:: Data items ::
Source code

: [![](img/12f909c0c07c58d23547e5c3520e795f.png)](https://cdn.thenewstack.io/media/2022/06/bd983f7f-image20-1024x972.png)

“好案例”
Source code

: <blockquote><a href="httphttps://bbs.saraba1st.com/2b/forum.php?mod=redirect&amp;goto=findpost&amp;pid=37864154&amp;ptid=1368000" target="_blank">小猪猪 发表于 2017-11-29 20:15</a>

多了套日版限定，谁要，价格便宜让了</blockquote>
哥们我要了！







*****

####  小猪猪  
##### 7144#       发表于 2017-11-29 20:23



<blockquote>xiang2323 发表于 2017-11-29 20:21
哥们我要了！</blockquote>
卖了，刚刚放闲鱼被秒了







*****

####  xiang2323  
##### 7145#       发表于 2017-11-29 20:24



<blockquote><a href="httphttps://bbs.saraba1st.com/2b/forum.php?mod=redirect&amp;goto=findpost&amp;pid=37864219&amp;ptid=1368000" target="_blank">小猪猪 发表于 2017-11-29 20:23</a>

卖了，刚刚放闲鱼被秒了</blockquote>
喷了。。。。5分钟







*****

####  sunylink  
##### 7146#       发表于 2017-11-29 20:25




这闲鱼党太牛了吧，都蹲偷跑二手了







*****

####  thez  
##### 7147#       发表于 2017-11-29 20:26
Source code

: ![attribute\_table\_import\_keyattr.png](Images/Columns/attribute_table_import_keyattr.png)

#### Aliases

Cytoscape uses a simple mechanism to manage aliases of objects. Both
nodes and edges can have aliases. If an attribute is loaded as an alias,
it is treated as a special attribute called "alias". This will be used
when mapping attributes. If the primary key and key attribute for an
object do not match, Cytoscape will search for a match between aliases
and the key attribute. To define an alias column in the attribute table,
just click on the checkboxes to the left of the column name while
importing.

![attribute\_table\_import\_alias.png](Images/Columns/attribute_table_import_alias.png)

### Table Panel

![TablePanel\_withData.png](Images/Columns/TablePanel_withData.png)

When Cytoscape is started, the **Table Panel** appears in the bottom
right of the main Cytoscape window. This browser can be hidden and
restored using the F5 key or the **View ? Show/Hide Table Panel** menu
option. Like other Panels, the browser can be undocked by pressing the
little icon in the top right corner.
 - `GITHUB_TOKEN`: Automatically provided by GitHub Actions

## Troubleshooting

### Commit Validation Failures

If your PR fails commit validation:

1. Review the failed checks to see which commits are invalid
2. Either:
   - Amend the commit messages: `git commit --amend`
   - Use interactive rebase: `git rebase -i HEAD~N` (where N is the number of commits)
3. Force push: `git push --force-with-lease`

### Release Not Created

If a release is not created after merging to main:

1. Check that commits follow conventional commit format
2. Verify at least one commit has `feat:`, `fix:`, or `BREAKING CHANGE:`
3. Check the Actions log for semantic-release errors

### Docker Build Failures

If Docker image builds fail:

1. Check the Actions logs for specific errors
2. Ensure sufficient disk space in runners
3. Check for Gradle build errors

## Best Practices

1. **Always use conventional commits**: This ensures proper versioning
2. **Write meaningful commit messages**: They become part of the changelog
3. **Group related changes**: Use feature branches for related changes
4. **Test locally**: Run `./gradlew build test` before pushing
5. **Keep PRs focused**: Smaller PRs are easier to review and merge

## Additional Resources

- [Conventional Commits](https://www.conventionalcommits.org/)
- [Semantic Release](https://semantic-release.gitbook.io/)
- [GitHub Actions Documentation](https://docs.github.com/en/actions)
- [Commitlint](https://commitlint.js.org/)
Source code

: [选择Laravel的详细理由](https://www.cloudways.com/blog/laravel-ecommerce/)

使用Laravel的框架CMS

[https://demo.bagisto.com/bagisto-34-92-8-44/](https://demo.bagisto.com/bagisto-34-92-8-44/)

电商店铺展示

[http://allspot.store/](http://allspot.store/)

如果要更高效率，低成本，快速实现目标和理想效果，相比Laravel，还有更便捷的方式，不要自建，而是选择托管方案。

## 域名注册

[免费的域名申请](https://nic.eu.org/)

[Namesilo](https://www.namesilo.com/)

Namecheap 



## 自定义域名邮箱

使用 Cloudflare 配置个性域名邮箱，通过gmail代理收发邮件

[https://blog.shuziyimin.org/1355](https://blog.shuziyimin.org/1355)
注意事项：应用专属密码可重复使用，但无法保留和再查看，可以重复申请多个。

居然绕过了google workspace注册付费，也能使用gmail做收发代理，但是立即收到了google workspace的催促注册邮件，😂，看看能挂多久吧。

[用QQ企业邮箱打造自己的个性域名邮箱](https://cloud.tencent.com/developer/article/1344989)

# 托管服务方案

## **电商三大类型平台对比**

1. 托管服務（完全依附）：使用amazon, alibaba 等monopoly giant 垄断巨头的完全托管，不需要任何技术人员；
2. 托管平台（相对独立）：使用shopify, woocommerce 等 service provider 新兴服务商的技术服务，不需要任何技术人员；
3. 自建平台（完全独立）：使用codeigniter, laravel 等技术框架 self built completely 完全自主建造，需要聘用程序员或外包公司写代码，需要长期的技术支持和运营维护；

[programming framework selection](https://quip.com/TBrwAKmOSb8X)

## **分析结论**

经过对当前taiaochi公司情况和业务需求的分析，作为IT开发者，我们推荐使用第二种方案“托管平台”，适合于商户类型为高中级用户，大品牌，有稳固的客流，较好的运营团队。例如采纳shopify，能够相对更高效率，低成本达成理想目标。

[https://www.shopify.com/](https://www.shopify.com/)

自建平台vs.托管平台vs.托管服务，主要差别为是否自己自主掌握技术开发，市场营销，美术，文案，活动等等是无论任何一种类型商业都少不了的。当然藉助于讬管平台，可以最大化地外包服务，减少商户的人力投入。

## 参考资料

:: Work order ::
Starting with the line with "## Troubleshooting" above and going on through the line with "- Amend the", transcribe every line exactly, both ends included, and add nothing.

:: The answer ::
## Troubleshooting

### Commit Validation Failures

If your PR fails commit validation:

1. Review the failed checks to see which commits are invalid
2. Either:
   - Amend the commit messages: `git commit --amend`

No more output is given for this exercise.